Les données des études menées dans les centres hospitaliers de Douala et Yaoundé dessinent un tableau préoccupant. L’AVC frappe le Cameroun avec une intensité croissante : le taux de mortalité après un AVC est alarmant, atteignant plus de 30% dans certains hôpitaux de référence, un chiffre bien supérieur à ceux observés dans les pays développés.
La principale cause identifiée est l’Hypertension Artérielle (HTA), qui affecte plus de 70 % des patients victimes d’AVC. Le diabète, l’obésité et la sédentarité sont également des facteurs de risque largement répandus dans la population.
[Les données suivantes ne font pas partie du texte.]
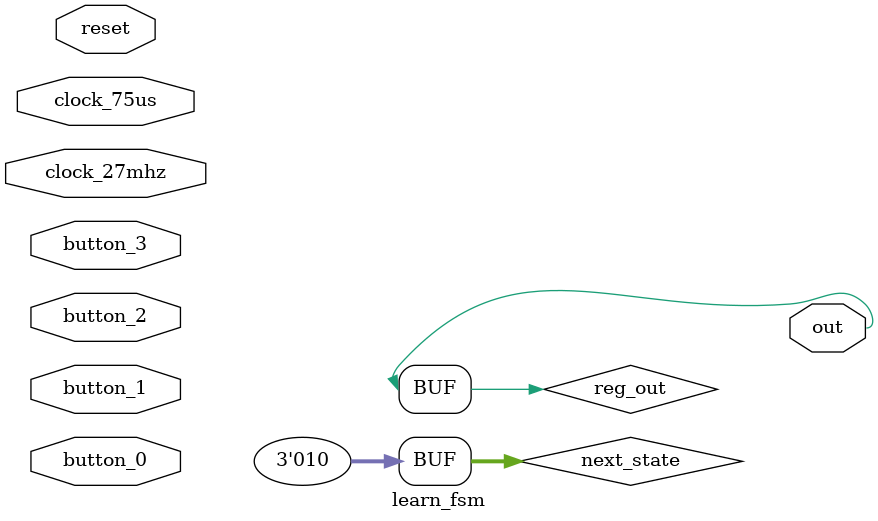
<source format=v>
`timescale 1ns / 1ps

module learn_fsm(input clock_27mhz, clock_75us, reset,
                 input button_0, button_1, button_2, button_3,
                 output out);

	parameter S_learn = 0;
	parameter S_playback = 1;
	parameter S_blah = 2;

	reg [2:0] state, next_state;
	reg reg_out;
	
	wire [11:0] pattern0, pattern1, pattern2, pattern3;
	wire start0, start1, start2, start3;
	
	
	receive_bit_fsm button0_rcv(.clock_27mhz(clock_27mhz), .clock_75us(clock_75us),
		.start(start0), .reset(reset), .demodulated_synchronized_in(button_0), .data(pattern0));
	receive_bit_fsm button1_rcv(.clock_27mhz(clock_27mhz), .clock_75us(clock_75us),
		.start(start1), .reset(reset), .demodulated_synchronized_in(button_1), .data(pattern1));
	receive_bit_fsm button2_rcv(.clock_27mhz(clock_27mhz), .clock_75us(clock_75us),
		.start(start2), .reset(reset), .demodulated_synchronized_in(button_2), .data(pattern2));
	receive_bit_fsm button3_rcv(.clock_27mhz(clock_27mhz), .clock_75us(clock_75us),
		.start(start3), .reset(reset), .demodulated_synchronized_in(button_3), .data(pattern3));

	always @(*) begin
		case (state)
			S_learn: begin
				next_state <= S_blah;
			end
			S_playback: next_state <= S_blah;
			S_blah: next_state <= S_blah;
			default: next_state <= S_blah;
		endcase
	end

	always @(posedge clock_27mhz) state <= next_state;

	assign out = reg_out;
endmodule

</source>
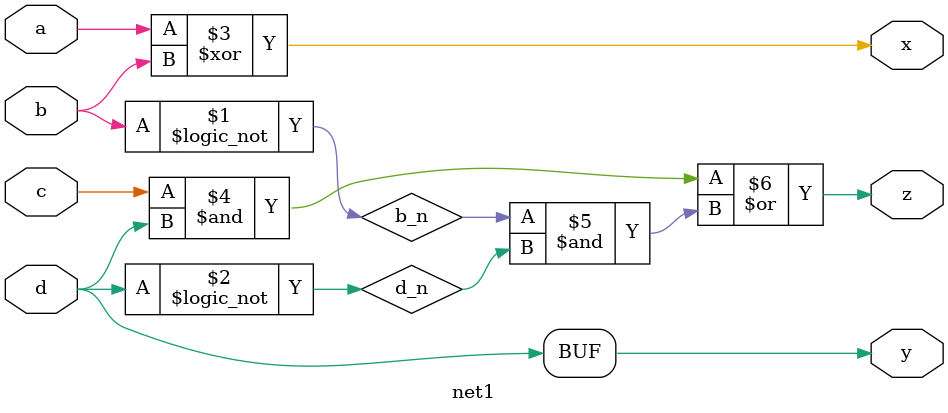
<source format=sv>
/**
 * @brief Design of a small circuit consisting of inputs {a, b, c, d} and 
 *        outputs {x, y, z}.
 *
 *        Equations:
 *            * x = a ^ b
 *            * y = d
 *            * z = cd + b'd'
 *
 * @param {a, b, c, d} One-bit inputs.
 * @param {x, y, z}    One-bit outputs.
 */
module net1(input logic a, b, c, d, output logic x, y, z);      
    assign b_n = !b;                  // b_n = b'
    assign d_n = !d;                  // d_n = d'
    
    assign x = a ^ b;                 // x = a ^ b
    assign y = d;                     // y = d
    assign z = (c & d) | (b_n & d_n); // z = cd + b'd'
endmodule 
</source>
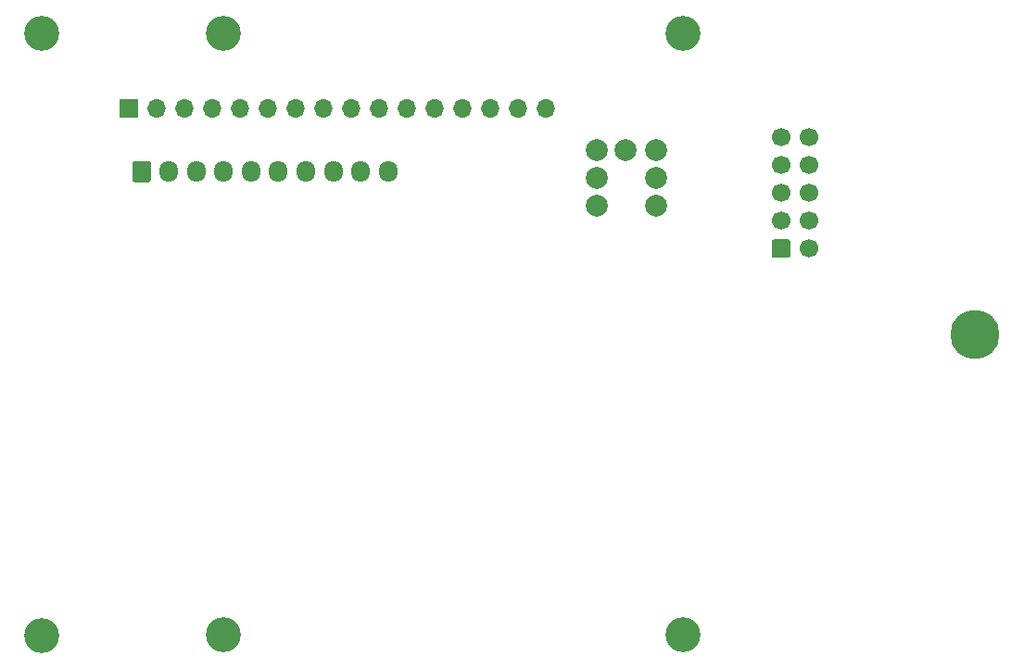
<source format=gbs>
G04 #@! TF.GenerationSoftware,KiCad,Pcbnew,(5.1.0)-1*
G04 #@! TF.CreationDate,2022-08-09T13:46:42+10:00*
G04 #@! TF.ProjectId,mainPCB_v0.9-br2,6d61696e-5043-4425-9f76-302e392d6272,rev?*
G04 #@! TF.SameCoordinates,Original*
G04 #@! TF.FileFunction,Soldermask,Bot*
G04 #@! TF.FilePolarity,Negative*
%FSLAX46Y46*%
G04 Gerber Fmt 4.6, Leading zero omitted, Abs format (unit mm)*
G04 Created by KiCad (PCBNEW (5.1.0)-1) date 2022-08-09 13:46:42*
%MOMM*%
%LPD*%
G04 APERTURE LIST*
%ADD10C,4.500000*%
%ADD11C,1.700000*%
%ADD12C,0.100000*%
%ADD13O,1.700000X1.950000*%
%ADD14C,2.000000*%
%ADD15C,3.200000*%
%ADD16R,1.700000X1.700000*%
%ADD17O,1.700000X1.700000*%
G04 APERTURE END LIST*
D10*
X155722000Y-67543000D03*
D11*
X140525500Y-49530000D03*
X140525500Y-52070000D03*
X140525500Y-54610000D03*
X140525500Y-57150000D03*
X140525500Y-59690000D03*
X137985500Y-49530000D03*
X137985500Y-52070000D03*
X137985500Y-54610000D03*
X137985500Y-57150000D03*
D12*
G36*
X138610004Y-58841204D02*
G01*
X138634273Y-58844804D01*
X138658071Y-58850765D01*
X138681171Y-58859030D01*
X138703349Y-58869520D01*
X138724393Y-58882133D01*
X138744098Y-58896747D01*
X138762277Y-58913223D01*
X138778753Y-58931402D01*
X138793367Y-58951107D01*
X138805980Y-58972151D01*
X138816470Y-58994329D01*
X138824735Y-59017429D01*
X138830696Y-59041227D01*
X138834296Y-59065496D01*
X138835500Y-59090000D01*
X138835500Y-60290000D01*
X138834296Y-60314504D01*
X138830696Y-60338773D01*
X138824735Y-60362571D01*
X138816470Y-60385671D01*
X138805980Y-60407849D01*
X138793367Y-60428893D01*
X138778753Y-60448598D01*
X138762277Y-60466777D01*
X138744098Y-60483253D01*
X138724393Y-60497867D01*
X138703349Y-60510480D01*
X138681171Y-60520970D01*
X138658071Y-60529235D01*
X138634273Y-60535196D01*
X138610004Y-60538796D01*
X138585500Y-60540000D01*
X137385500Y-60540000D01*
X137360996Y-60538796D01*
X137336727Y-60535196D01*
X137312929Y-60529235D01*
X137289829Y-60520970D01*
X137267651Y-60510480D01*
X137246607Y-60497867D01*
X137226902Y-60483253D01*
X137208723Y-60466777D01*
X137192247Y-60448598D01*
X137177633Y-60428893D01*
X137165020Y-60407849D01*
X137154530Y-60385671D01*
X137146265Y-60362571D01*
X137140304Y-60338773D01*
X137136704Y-60314504D01*
X137135500Y-60290000D01*
X137135500Y-59090000D01*
X137136704Y-59065496D01*
X137140304Y-59041227D01*
X137146265Y-59017429D01*
X137154530Y-58994329D01*
X137165020Y-58972151D01*
X137177633Y-58951107D01*
X137192247Y-58931402D01*
X137208723Y-58913223D01*
X137226902Y-58896747D01*
X137246607Y-58882133D01*
X137267651Y-58869520D01*
X137289829Y-58859030D01*
X137312929Y-58850765D01*
X137336727Y-58844804D01*
X137360996Y-58841204D01*
X137385500Y-58840000D01*
X138585500Y-58840000D01*
X138610004Y-58841204D01*
X138610004Y-58841204D01*
G37*
D11*
X137985500Y-59690000D03*
D12*
G36*
X80190004Y-51667704D02*
G01*
X80214273Y-51671304D01*
X80238071Y-51677265D01*
X80261171Y-51685530D01*
X80283349Y-51696020D01*
X80304393Y-51708633D01*
X80324098Y-51723247D01*
X80342277Y-51739723D01*
X80358753Y-51757902D01*
X80373367Y-51777607D01*
X80385980Y-51798651D01*
X80396470Y-51820829D01*
X80404735Y-51843929D01*
X80410696Y-51867727D01*
X80414296Y-51891996D01*
X80415500Y-51916500D01*
X80415500Y-53366500D01*
X80414296Y-53391004D01*
X80410696Y-53415273D01*
X80404735Y-53439071D01*
X80396470Y-53462171D01*
X80385980Y-53484349D01*
X80373367Y-53505393D01*
X80358753Y-53525098D01*
X80342277Y-53543277D01*
X80324098Y-53559753D01*
X80304393Y-53574367D01*
X80283349Y-53586980D01*
X80261171Y-53597470D01*
X80238071Y-53605735D01*
X80214273Y-53611696D01*
X80190004Y-53615296D01*
X80165500Y-53616500D01*
X78965500Y-53616500D01*
X78940996Y-53615296D01*
X78916727Y-53611696D01*
X78892929Y-53605735D01*
X78869829Y-53597470D01*
X78847651Y-53586980D01*
X78826607Y-53574367D01*
X78806902Y-53559753D01*
X78788723Y-53543277D01*
X78772247Y-53525098D01*
X78757633Y-53505393D01*
X78745020Y-53484349D01*
X78734530Y-53462171D01*
X78726265Y-53439071D01*
X78720304Y-53415273D01*
X78716704Y-53391004D01*
X78715500Y-53366500D01*
X78715500Y-51916500D01*
X78716704Y-51891996D01*
X78720304Y-51867727D01*
X78726265Y-51843929D01*
X78734530Y-51820829D01*
X78745020Y-51798651D01*
X78757633Y-51777607D01*
X78772247Y-51757902D01*
X78788723Y-51739723D01*
X78806902Y-51723247D01*
X78826607Y-51708633D01*
X78847651Y-51696020D01*
X78869829Y-51685530D01*
X78892929Y-51677265D01*
X78916727Y-51671304D01*
X78940996Y-51667704D01*
X78965500Y-51666500D01*
X80165500Y-51666500D01*
X80190004Y-51667704D01*
X80190004Y-51667704D01*
G37*
D11*
X79565500Y-52641500D03*
D13*
X82065500Y-52641500D03*
X84565500Y-52641500D03*
X87065500Y-52641500D03*
X89565500Y-52641500D03*
X92065500Y-52641500D03*
X94565500Y-52641500D03*
X97065500Y-52641500D03*
X99565500Y-52641500D03*
X102065500Y-52641500D03*
D14*
X121158000Y-50673000D03*
X126558000Y-50673000D03*
X126558000Y-55753000D03*
X121158000Y-55753000D03*
X121158000Y-53213000D03*
X126558000Y-53213000D03*
X123758000Y-50673000D03*
D15*
X70454000Y-95043000D03*
X70454000Y-40043000D03*
D16*
X78422500Y-46863000D03*
D17*
X80962500Y-46863000D03*
X83502500Y-46863000D03*
X86042500Y-46863000D03*
X88582500Y-46863000D03*
X91122500Y-46863000D03*
X93662500Y-46863000D03*
X96202500Y-46863000D03*
X98742500Y-46863000D03*
X101282500Y-46863000D03*
X103822500Y-46863000D03*
X106362500Y-46863000D03*
X108902500Y-46863000D03*
X111442500Y-46863000D03*
X113982500Y-46863000D03*
X116522500Y-46863000D03*
D15*
X87000000Y-40000000D03*
X87000000Y-95000000D03*
X129000000Y-40000000D03*
X129000000Y-95000000D03*
M02*

</source>
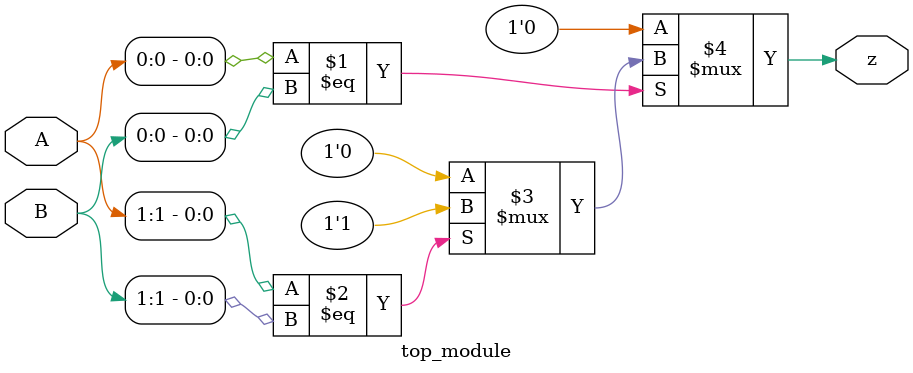
<source format=v>
module top_module ( input [1:0] A, input [1:0] B, output z ); 
    assign z = A[0]==B[0] ? (A[1]==B[1] ? 1'b1 : 1'b0) : 1'b0;
endmodule


</source>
L’âge moyen des patients victimes d’AVC se situe souvent autour de 60 ans, mais les neurologues signalent une proportion non négligeable de cas chez les sujets plus jeunes, soulignant l’importance d’une prévention précoce.
Malgré l’engagement du corps médical, la prise en charge de l’AVC au Cameroun est semée d’embûches qui se répercutent directement sur le pronostic des patients. L’efficacité du traitement (notamment la thrombolyse, pour les AVC ischémiques) dépend en priorité de la rapidité de la prise en charge. Or, le délai moyen d’arrivée à l’hôpital est souvent trop long (plusieurs heures, voire jours), réduisant drastiquement les chances de récupération.
L’accès aux outils de diagnostic essentiels, comme le scanner cérébral, reste inégal selon les régions. Même dans les grands centres urbains, l’accès peut être retardé. Le coût de l’hospitalisation et de la rééducation post-AVC est estimé à plus de 800 000 F CFA par patient en moyenne, un montant qui pèse lourdement sur les familles, d’autant plus que la couverture maladie universelle en est à ses débuts. En conséquence, la majorité des coûts est supportée par le patient et sa famille.
Face à cette urgence, les professionnels de santé, notamment la Société Camerounaise de Cardiologie (SCC), plaident pour une intensification des politiques de prévention. Des propositions concrètes sont mises sur la table inclut accroître la formation des infirmiers et du personnel de santé de première ligne pour la détection et la gestion initiale des facteurs de risque cardiovasculaires.
Mais aussi mener des campagnes nationales pour enseigner à la population la reconnaissance des signes d’alerte de l’AVC (le réflexe V.B.P. : Visage déformé, Bras faible, Parole trouble) et l’impératif d’appeler les urgences immédiatement. Enfin, reconnaître et soutenir les aidants familiaux, qui sont souvent les piliers de la rééducation à domicile et qui subissent un lourd fardeau psychosocial.